We’re off to a good start.
An egg too.
Maybe a dash of vanilla extract if you’re feeling extra fancy.
And we can’t forget the baking soda.
But that’s it!
There’s no flour in these cookies. They’re the ultimate in gluten-free because there never was any gluten to begin with!
The cookies stick together with the magic of peanut butter and egg. It’s a baking science that we should just acknowledge, accept, and appreciate.
The cookie batter will be rather thick, a bit greasy (don’t be scared), and maybe a bit grainy, too (still don’t be scared).
Add chopped bacon and chocolate: generous and aggressive.
Rolled into large balls making sure to get lots of bacon and chocolate in each cookie.
Rolled in sugar. That’s just the way of the peanut butter cookie.
Big, stacked, sweet, salty, peanut butter-y GOOD!
If you’re still reading this please stop. Stop right now and go make these. They will win you friends, lovers, allies, and admirers. These are true words.
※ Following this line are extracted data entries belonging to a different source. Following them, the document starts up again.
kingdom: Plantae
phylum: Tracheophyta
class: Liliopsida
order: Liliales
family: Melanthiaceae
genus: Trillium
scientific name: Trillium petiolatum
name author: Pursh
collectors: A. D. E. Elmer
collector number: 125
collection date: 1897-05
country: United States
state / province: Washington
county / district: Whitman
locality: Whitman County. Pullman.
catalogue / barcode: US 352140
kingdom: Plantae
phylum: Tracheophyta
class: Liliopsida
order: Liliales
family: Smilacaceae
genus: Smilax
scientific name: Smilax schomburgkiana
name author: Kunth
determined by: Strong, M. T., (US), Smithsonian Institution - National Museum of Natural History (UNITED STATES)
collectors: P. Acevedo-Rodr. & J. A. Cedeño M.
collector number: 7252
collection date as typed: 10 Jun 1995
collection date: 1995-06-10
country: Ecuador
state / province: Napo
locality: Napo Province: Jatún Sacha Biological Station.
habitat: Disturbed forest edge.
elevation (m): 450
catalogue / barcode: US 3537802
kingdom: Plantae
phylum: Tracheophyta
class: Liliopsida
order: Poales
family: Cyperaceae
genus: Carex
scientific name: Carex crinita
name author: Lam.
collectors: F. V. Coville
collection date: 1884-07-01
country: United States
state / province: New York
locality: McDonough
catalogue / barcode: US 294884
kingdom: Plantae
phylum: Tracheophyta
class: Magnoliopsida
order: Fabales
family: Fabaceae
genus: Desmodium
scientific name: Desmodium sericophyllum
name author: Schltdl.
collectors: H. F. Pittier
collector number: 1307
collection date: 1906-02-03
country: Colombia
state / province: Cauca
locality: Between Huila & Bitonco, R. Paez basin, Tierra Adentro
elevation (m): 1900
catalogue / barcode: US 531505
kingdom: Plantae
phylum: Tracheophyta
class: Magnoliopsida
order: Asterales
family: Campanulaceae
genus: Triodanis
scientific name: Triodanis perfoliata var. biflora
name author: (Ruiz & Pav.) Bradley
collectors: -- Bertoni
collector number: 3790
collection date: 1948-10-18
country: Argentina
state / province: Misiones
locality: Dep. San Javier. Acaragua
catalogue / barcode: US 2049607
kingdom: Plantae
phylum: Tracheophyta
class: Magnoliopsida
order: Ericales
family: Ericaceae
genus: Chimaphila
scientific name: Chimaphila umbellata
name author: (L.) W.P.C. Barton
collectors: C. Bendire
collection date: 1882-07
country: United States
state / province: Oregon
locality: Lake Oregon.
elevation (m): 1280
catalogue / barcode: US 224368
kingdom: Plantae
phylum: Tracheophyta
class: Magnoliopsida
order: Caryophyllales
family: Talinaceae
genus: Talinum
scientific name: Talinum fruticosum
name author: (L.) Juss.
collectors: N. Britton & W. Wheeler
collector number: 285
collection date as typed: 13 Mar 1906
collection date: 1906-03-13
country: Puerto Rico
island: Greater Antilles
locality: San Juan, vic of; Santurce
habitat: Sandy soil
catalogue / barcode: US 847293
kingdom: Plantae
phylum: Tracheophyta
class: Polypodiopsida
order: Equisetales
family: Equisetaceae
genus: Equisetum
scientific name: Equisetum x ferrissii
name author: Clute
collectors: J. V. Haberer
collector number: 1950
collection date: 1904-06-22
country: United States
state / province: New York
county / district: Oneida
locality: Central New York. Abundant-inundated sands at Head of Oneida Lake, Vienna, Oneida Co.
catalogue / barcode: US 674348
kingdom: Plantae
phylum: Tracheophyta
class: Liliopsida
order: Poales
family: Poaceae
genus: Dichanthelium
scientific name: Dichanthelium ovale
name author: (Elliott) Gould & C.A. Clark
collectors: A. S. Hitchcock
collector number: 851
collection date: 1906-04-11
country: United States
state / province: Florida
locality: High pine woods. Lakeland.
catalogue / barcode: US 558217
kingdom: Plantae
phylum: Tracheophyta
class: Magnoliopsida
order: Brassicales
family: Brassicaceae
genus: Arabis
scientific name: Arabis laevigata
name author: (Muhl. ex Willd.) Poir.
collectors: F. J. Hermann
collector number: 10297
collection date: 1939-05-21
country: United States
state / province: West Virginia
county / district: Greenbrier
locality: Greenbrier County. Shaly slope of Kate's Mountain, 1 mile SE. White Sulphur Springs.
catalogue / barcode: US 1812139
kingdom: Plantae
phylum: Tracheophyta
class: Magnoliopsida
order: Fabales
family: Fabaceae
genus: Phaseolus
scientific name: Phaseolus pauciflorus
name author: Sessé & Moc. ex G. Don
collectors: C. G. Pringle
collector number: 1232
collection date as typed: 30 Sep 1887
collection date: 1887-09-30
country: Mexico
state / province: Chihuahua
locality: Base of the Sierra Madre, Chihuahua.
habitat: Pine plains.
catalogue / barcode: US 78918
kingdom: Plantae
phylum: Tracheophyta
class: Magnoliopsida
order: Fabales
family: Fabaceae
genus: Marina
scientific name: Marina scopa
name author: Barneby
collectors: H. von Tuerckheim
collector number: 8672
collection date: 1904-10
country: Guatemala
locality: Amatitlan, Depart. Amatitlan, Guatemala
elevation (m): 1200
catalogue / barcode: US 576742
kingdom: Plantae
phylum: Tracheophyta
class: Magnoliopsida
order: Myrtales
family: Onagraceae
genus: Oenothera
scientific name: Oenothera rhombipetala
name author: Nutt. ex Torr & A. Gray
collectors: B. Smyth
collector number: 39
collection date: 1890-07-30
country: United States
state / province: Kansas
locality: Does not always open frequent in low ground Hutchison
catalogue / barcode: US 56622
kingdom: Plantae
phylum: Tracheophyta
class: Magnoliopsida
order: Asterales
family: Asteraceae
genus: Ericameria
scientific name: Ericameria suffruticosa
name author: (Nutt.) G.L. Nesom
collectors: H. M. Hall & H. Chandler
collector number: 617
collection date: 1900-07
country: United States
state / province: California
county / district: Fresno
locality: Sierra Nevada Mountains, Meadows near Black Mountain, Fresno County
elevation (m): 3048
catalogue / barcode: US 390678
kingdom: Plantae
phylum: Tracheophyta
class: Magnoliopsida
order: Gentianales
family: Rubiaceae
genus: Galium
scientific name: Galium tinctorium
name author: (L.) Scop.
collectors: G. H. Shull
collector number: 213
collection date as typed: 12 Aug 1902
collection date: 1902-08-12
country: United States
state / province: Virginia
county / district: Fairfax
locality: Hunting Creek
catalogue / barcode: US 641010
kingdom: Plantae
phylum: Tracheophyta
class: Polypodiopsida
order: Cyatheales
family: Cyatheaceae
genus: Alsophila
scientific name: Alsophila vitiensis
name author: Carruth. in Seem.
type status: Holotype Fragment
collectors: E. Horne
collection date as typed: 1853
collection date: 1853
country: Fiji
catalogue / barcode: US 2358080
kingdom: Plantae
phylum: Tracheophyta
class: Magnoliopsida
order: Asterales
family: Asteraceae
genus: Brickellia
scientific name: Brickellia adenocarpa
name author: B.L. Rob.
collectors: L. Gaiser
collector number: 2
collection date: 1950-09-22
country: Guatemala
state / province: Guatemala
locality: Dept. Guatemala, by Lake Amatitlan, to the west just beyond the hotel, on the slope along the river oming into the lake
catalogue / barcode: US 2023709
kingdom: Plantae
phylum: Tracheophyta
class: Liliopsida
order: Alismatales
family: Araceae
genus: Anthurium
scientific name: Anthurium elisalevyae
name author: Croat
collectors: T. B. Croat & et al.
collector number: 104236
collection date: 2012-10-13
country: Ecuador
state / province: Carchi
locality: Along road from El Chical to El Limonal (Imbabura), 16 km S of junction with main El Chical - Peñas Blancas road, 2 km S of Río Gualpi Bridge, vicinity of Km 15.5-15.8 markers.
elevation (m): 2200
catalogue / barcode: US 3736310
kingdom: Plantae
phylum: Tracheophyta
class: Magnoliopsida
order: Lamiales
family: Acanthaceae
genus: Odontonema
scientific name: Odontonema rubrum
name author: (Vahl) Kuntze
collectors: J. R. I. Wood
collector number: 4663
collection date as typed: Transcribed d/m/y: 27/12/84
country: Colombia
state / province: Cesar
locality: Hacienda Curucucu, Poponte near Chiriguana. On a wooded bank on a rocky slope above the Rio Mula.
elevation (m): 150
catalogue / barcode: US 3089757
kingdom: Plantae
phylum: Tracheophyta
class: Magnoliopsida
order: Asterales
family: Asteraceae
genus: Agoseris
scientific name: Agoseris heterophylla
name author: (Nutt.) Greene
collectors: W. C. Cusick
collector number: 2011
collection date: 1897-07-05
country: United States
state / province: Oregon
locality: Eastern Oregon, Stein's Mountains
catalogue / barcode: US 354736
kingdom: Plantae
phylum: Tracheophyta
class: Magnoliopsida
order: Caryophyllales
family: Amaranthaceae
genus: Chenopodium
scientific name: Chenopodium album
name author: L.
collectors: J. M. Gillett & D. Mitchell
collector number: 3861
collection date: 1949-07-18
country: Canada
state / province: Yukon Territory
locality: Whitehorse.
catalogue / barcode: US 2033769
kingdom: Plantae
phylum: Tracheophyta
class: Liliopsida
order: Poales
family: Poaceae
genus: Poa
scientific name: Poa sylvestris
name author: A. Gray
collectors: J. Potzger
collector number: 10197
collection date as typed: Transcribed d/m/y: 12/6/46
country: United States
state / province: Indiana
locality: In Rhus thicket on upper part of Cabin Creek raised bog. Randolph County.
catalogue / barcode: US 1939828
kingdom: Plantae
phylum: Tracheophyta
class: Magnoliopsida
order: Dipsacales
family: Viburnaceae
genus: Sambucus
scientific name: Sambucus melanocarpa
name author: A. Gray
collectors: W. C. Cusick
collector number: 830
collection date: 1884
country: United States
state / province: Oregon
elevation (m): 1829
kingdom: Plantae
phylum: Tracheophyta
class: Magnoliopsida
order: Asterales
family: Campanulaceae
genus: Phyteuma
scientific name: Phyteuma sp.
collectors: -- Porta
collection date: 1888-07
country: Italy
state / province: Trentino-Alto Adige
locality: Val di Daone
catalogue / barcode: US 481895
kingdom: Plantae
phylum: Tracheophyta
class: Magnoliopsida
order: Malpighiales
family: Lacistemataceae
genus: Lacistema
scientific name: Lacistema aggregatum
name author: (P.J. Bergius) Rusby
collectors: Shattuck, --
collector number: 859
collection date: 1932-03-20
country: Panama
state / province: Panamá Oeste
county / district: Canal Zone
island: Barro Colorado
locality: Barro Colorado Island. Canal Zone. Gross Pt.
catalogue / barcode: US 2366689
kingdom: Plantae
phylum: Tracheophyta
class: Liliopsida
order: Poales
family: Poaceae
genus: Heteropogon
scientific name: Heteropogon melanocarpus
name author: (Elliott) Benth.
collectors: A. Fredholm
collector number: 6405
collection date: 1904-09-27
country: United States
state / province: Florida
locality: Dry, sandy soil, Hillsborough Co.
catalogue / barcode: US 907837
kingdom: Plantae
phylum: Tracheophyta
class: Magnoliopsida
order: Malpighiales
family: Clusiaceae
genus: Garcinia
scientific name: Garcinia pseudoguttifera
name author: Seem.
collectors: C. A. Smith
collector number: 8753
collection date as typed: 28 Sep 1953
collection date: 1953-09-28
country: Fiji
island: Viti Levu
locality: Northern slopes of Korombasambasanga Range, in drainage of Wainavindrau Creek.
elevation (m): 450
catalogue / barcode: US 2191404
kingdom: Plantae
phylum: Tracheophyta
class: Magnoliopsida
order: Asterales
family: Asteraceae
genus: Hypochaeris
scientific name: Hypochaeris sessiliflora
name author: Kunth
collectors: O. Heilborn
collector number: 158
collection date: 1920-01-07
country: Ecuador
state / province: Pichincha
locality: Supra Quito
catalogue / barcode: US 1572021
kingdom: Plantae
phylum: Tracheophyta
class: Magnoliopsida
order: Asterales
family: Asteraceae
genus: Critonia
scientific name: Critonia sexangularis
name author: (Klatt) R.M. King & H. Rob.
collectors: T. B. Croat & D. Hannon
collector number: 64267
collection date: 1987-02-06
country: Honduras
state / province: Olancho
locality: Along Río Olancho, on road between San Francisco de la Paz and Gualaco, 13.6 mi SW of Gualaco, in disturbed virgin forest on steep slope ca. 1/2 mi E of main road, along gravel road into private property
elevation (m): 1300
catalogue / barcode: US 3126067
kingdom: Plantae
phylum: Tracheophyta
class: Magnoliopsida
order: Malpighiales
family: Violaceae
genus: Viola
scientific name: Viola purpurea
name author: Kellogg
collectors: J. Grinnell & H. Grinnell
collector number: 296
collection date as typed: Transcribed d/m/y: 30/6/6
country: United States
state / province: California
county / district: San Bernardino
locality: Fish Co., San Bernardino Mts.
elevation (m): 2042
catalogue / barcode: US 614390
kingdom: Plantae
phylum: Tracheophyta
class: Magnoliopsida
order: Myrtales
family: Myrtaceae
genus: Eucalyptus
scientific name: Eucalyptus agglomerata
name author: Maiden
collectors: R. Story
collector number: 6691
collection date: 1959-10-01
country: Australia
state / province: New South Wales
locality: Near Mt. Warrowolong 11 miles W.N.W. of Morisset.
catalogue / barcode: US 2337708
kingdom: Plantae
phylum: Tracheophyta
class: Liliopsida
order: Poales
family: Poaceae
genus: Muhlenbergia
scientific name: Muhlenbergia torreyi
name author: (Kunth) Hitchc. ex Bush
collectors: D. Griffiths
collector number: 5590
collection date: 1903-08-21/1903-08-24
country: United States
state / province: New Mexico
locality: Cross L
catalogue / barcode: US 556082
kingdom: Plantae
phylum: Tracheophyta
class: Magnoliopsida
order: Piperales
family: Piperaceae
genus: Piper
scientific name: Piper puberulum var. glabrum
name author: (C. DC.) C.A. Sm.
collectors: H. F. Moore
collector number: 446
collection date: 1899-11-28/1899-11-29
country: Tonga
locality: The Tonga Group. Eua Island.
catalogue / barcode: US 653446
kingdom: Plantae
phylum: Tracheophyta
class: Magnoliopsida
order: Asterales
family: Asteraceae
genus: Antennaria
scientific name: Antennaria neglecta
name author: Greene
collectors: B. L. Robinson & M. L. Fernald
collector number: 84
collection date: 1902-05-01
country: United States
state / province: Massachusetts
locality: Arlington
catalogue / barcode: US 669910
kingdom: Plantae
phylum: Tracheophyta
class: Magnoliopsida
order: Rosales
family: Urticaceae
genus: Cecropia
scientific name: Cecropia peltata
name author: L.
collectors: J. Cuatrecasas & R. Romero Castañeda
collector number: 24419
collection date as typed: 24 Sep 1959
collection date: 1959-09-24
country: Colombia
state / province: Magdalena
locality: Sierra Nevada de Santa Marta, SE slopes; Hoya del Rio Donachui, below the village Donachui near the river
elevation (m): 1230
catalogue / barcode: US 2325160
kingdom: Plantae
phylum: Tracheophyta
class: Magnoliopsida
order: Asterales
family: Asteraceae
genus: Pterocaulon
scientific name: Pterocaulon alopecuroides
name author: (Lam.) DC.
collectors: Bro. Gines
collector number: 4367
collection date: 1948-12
- 1 cup chunky or smooth peanut butter
- 1/2 cup packed light brown sugar
- 1/2 cup granulated sugar
- 1 large egg
- 1 teaspoon baking soda
- about 6 slices of bacon, cooked, cooled and coarsely chopped
- 1 large handful dark chocolate pieces
- granulated sugar for coating cookies.
- To cook the bacon, place a rack in the upper third of the oven and preheat oven to 375 degrees F. Line a rimmed baking sheet with foil and lay uncooked bacon on top of the foil in a single layer. Bake for 12-15 minutes until cooked through, browned, and crisp. Remove from the oven and place on a plate to cool before chopping for the cookies.
- Reduce oven temperature to 350 degrees F. Line cookie sheets with parchment paper and set aside.
- In a medium bowl, combine peanut butter and sugars until well combined. Add egg and baking soda and mix until well combined. Fold in cooked bacon and chocolate pieces.
- Roll into large walnut sized balls and if you’d like, roll the dough balls in granulated sugar before placing on the cookie sheet and creating a cris-cross pattern with a fork.
- Bake for 10 minutes, until lightly browned. Cool on a baking sheet for five minutes, then transfer to… your mouth.